I’m safe on Mars. Perseverance will get you anywhere.
— NASA's Perseverance Mars Rover (@NASAPersevere) February 18, 2021
“It’s an enormous undertaking that’s in front of us, and it has enormous scientific potential to really be transformative,” The New York Times quoted Kenneth Williford, a deputy project scientist on the mission, as saying during a news conference on Wednesday. “The question is, Was Mars ever a living planet?”
Many spacecraft from the US, China, and the United Arab Emirates are orbiting the planet, showing just how interested Earthlings are in our Solar System neighbor.
In the video posted by NASA, the final approach begins about 1 hour 38 minutes in. The $2.7 billion rover, which is about the size of a car but has six tires, begins tracking the terrain, followed by the priming of the landing engines. About two minutes later, Swati Mohan, the guidance and control operations lead for the mission, announces: “Touchdown confirmed!”
Engineers in masks at Mission Control at NASA’s Jet Propulsion Laboratory in Pasadena, California, erupted in applause.
Student newspapers previewed the landing. Gabrielle Feliciano at Niles West High School in Skokie, Illinois, mentioned that Perseverance’s tools were more advanced than those on board Curiosity.
Addison Mark at Bishop Kenny High School in Jacksonville, Florida, exclaimed that “All We Need Is Perseverance.”
“The rover carries an aluminum plate that pays tribute to health care workers around the world in light of the pandemic,” she wrote. “There is an ancient symbol of the serpent entwined around a rod to represent the global medical community.
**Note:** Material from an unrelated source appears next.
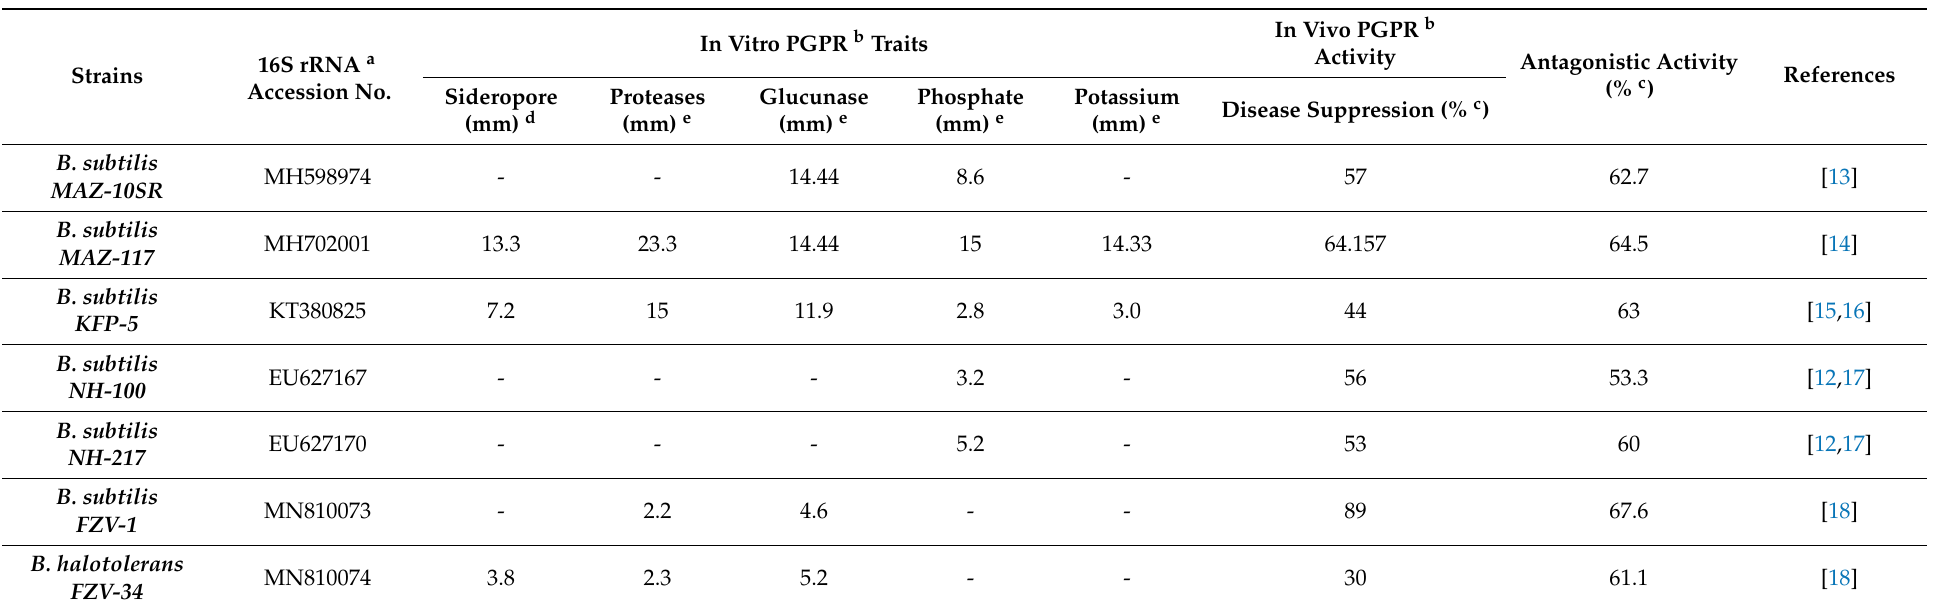
Table 1. Plant growth-promotional and antagonistic properties of Bacillus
There is also a line that represents the rover’s trajectory from Florida to Mars.”
The agenda for the first 100 days includes time to check systems and find Earth in the sky, enabling communication.
During the first two months, a solar helicopter called Ingenuity will attempt to achieve aerodynamic flight. If it succeeds, that would be a first flight not on Earth. Perseverance’s cameras will make a video.
Depending on what the copter finds, the rover will move and the science team will take over.
Then the real science gets going. Soil samples will be collected, special instruments will gather information about Martian weather, and a radar will search underground for water and ice.
Perseverance will try to determine how likely it is that life ever existed on Mars and might remind us that life is fragile. If life once existed on Mars and is now extinct, most likely due to changes in the environment, such changes could happen on Earth as well.
“These types of discoveries have the ability to affect people to their core,” the Washington Post quoted Kathryn Stack Morgan, another deputy project scientist for the mission, as saying. “It becomes something you have to confront about yourself and your species and your place in the universe.”